DESCRIPTION OF THE TASK
Please copy the data exactly as it stands, minus the images.
[[ MATERIAL TO PROCESS, beginning ]]
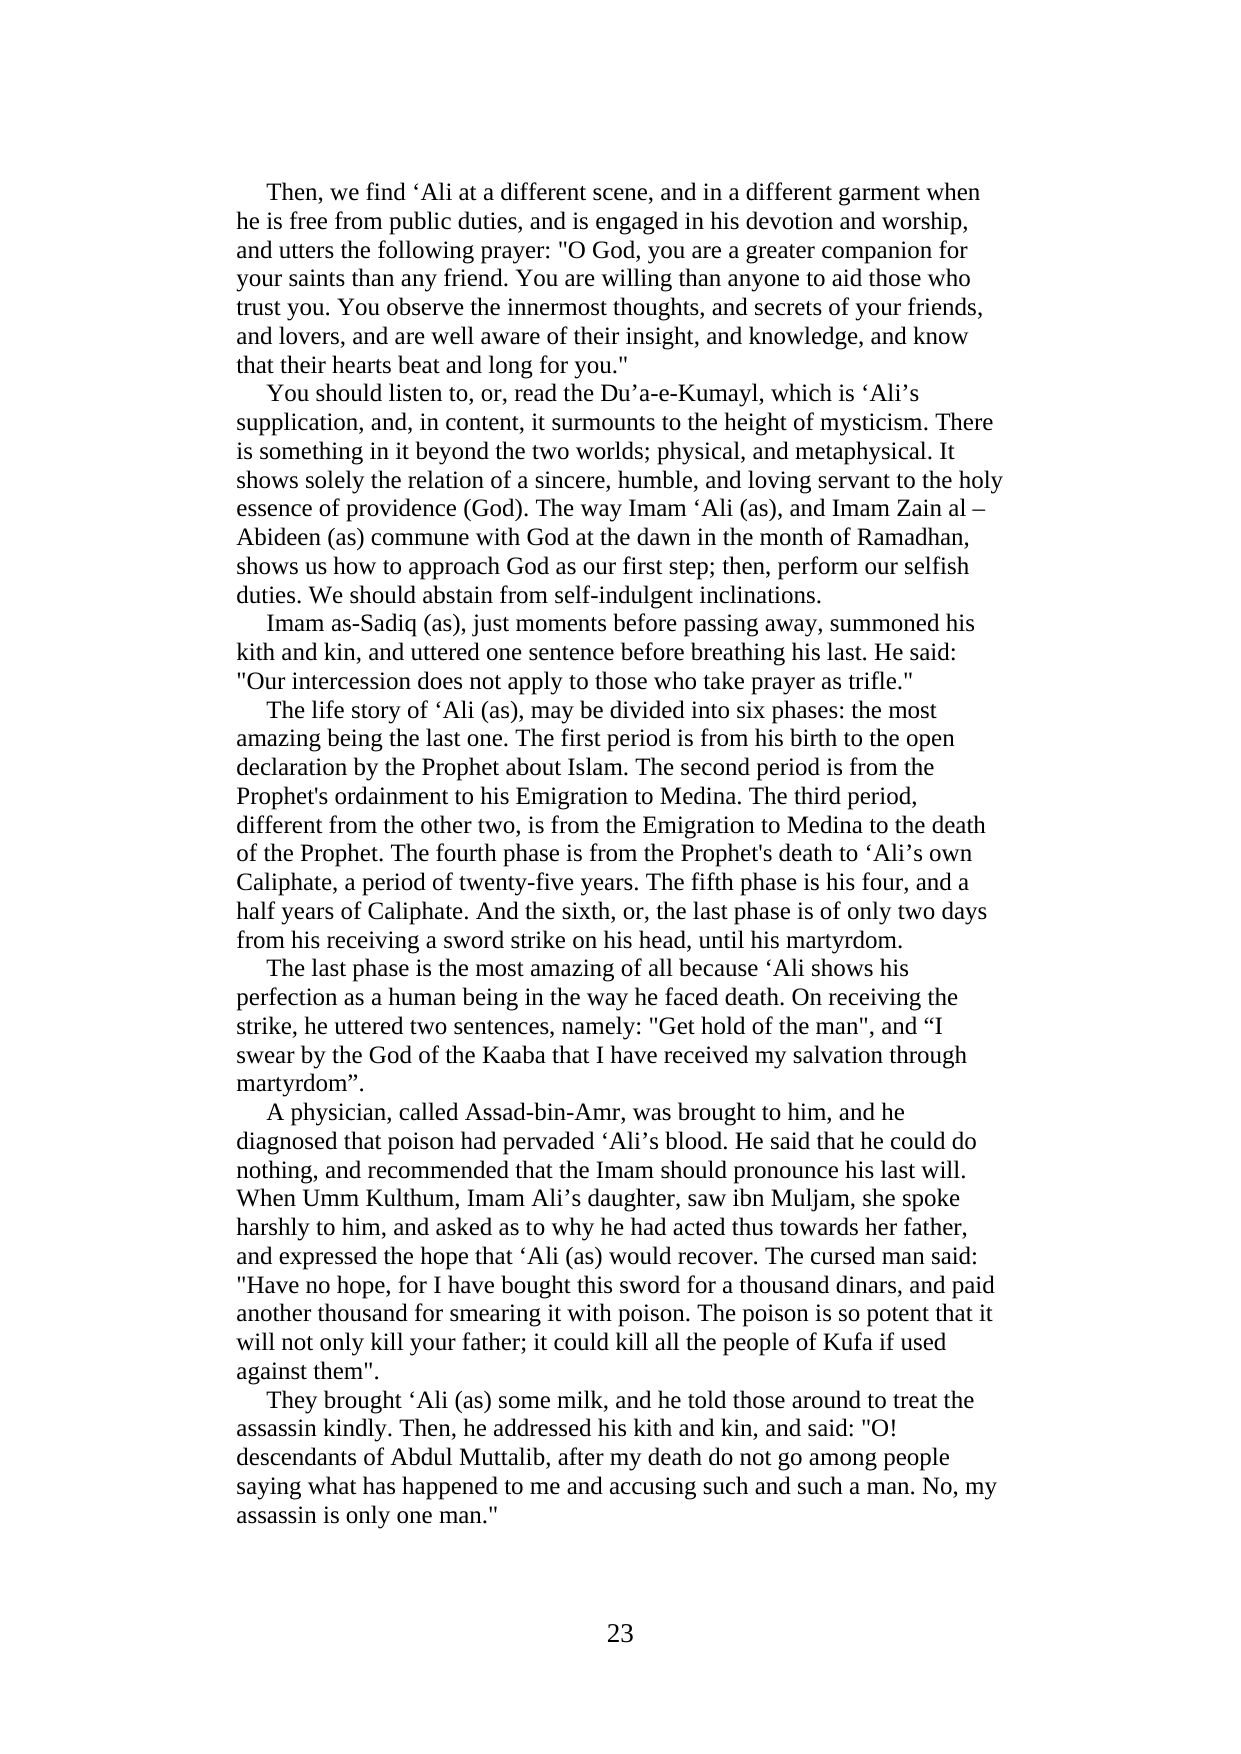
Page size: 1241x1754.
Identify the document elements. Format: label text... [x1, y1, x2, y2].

text A physician, called Assad-bin-Amr, was brought to him, and he diagnosed that poison had pervaded ‘Ali’s blood. He said that he could do nothing, and recommended that the Imam should pronounce his last will. When Umm Kulthum, Imam Ali’s daughter, saw ibn Muljam, she spoke harshly to him, and asked as to why he had acted thus towards her father, and expressed the hope that ‘Ali (as) would recover. The cursed man said: "Have no hope, for I have bought this sword for a thousand dinars, and paid another thousand for smearing it with poison. The poison is so potent that it will not only kill your father; it could kill all the people of Kufa if used against them". [236, 1097, 1004, 1385]
text Then, we find ‘Ali at a different scene, and in a different garment when he is free from public duties, and is engaged in his devotion and worship, and utters the following prayer: "O God, you are a greater companion for your saints than any friend. You are willing than anyone to aid those who trust you. You observe the innermost thoughts, and secrets of your friends, and lovers, and are well aware of their insight, and knowledge, and know that their hearts beat and long for you." [236, 177, 1004, 378]
text The life story of ‘Ali (as), may be divided into six phases: the most amazing being the last one. The first period is from his birth to the open declaration by the Prophet about Islam. The second period is from the Prophet's ordainment to his Emigration to Medina. The third period, different from the other two, is from the Emigration to Medina to the death of the Prophet. The fourth phase is from the Prophet's death to ‘Ali’s own Caliphate, a period of twenty-five years. The fifth phase is his four, and a half years of Caliphate. And the sixth, or, the last phase is of only two days from his receiving a sword strike on his head, until his martyrdom. [236, 695, 1004, 953]
text They brought ‘Ali (as) some milk, and he told those around to treat the assassin kindly. Then, he addressed his kith and kin, and said: "O! descendants of Abdul Muttalib, after my death do not go among people saying what has happened to me and accusing such and such a man. No, my assassin is only one man." [236, 1385, 1004, 1528]
text Imam as-Sadiq (as), just moments before passing away, summoned his kith and kin, and uttered one sentence before breathing his last. He said: "Our intercession does not apply to those who take prayer as trifle." [236, 608, 1004, 695]
text The last phase is the most amazing of all because ‘Ali shows his perfection as a human being in the way he faced death. On receiving the strike, he uttered two sentences, namely: "Get hold of the man", and “I swear by the God of the Kaaba that I have received my salvation through martyrdom”. [236, 953, 1004, 1097]
text You should listen to, or, read the Du’a-e-Kumayl, which is ‘Ali’s supplication, and, in content, it surmounts to the height of mysticism. There is something in it beyond the two worlds; physical, and metaphysical. It shows solely the relation of a sincere, humble, and loving servant to the holy essence of providence (God). The way Imam ‘Ali (as), and Imam Zain al –Abideen (as) commune with God at the dawn in the month of Ramadhan, shows us how to approach God as our first step; then, perform our selfish duties. We should abstain from self-indulgent inclinations. [236, 378, 1004, 608]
[[ MATERIAL TO PROCESS, end ]]
TASK OUTPUT
Page size: 1241x1754.
Identify the document elements. Format: label text... [x1, y1, x2, y2].

text A physician, called Assad-bin-Amr, was brought to him, and he diagnosed that poison had pervaded ‘Ali’s blood. He said that he could do nothing, and recommended that the Imam should pronounce his last will. When Umm Kulthum, Imam Ali’s daughter, saw ibn Muljam, she spoke harshly to him, and asked as to why he had acted thus towards her father, and expressed the hope that ‘Ali (as) would recover. The cursed man said: "Have no hope, for I have bought this sword for a thousand dinars, and paid another thousand for smearing it with poison. The poison is so potent that it will not only kill your father; it could kill all the people of Kufa if used against them". [236, 1097, 1004, 1385]
text Then, we find ‘Ali at a different scene, and in a different garment when he is free from public duties, and is engaged in his devotion and worship, and utters the following prayer: "O God, you are a greater companion for your saints than any friend. You are willing than anyone to aid those who trust you. You observe the innermost thoughts, and secrets of your friends, and lovers, and are well aware of their insight, and knowledge, and know that their hearts beat and long for you." [236, 177, 1004, 378]
text The life story of ‘Ali (as), may be divided into six phases: the most amazing being the last one. The first period is from his birth to the open declaration by the Prophet about Islam. The second period is from the Prophet's ordainment to his Emigration to Medina. The third period, different from the other two, is from the Emigration to Medina to the death of the Prophet. The fourth phase is from the Prophet's death to ‘Ali’s own Caliphate, a period of twenty-five years. The fifth phase is his four, and a half years of Caliphate. And the sixth, or, the last phase is of only two days from his receiving a sword strike on his head, until his martyrdom. [236, 695, 1004, 953]
text They brought ‘Ali (as) some milk, and he told those around to treat the assassin kindly. Then, he addressed his kith and kin, and said: "O! descendants of Abdul Muttalib, after my death do not go among people saying what has happened to me and accusing such and such a man. No, my assassin is only one man." [236, 1385, 1004, 1528]
text Imam as-Sadiq (as), just moments before passing away, summoned his kith and kin, and uttered one sentence before breathing his last. He said: "Our intercession does not apply to those who take prayer as trifle." [236, 608, 1004, 695]
text The last phase is the most amazing of all because ‘Ali shows his perfection as a human being in the way he faced death. On receiving the strike, he uttered two sentences, namely: "Get hold of the man", and “I swear by the God of the Kaaba that I have received my salvation through martyrdom”. [236, 953, 1004, 1097]
text You should listen to, or, read the Du’a-e-Kumayl, which is ‘Ali’s supplication, and, in content, it surmounts to the height of mysticism. There is something in it beyond the two worlds; physical, and metaphysical. It shows solely the relation of a sincere, humble, and loving servant to the holy essence of providence (God). The way Imam ‘Ali (as), and Imam Zain al –Abideen (as) commune with God at the dawn in the month of Ramadhan, shows us how to approach God as our first step; then, perform our selfish duties. We should abstain from self-indulgent inclinations. [236, 378, 1004, 608]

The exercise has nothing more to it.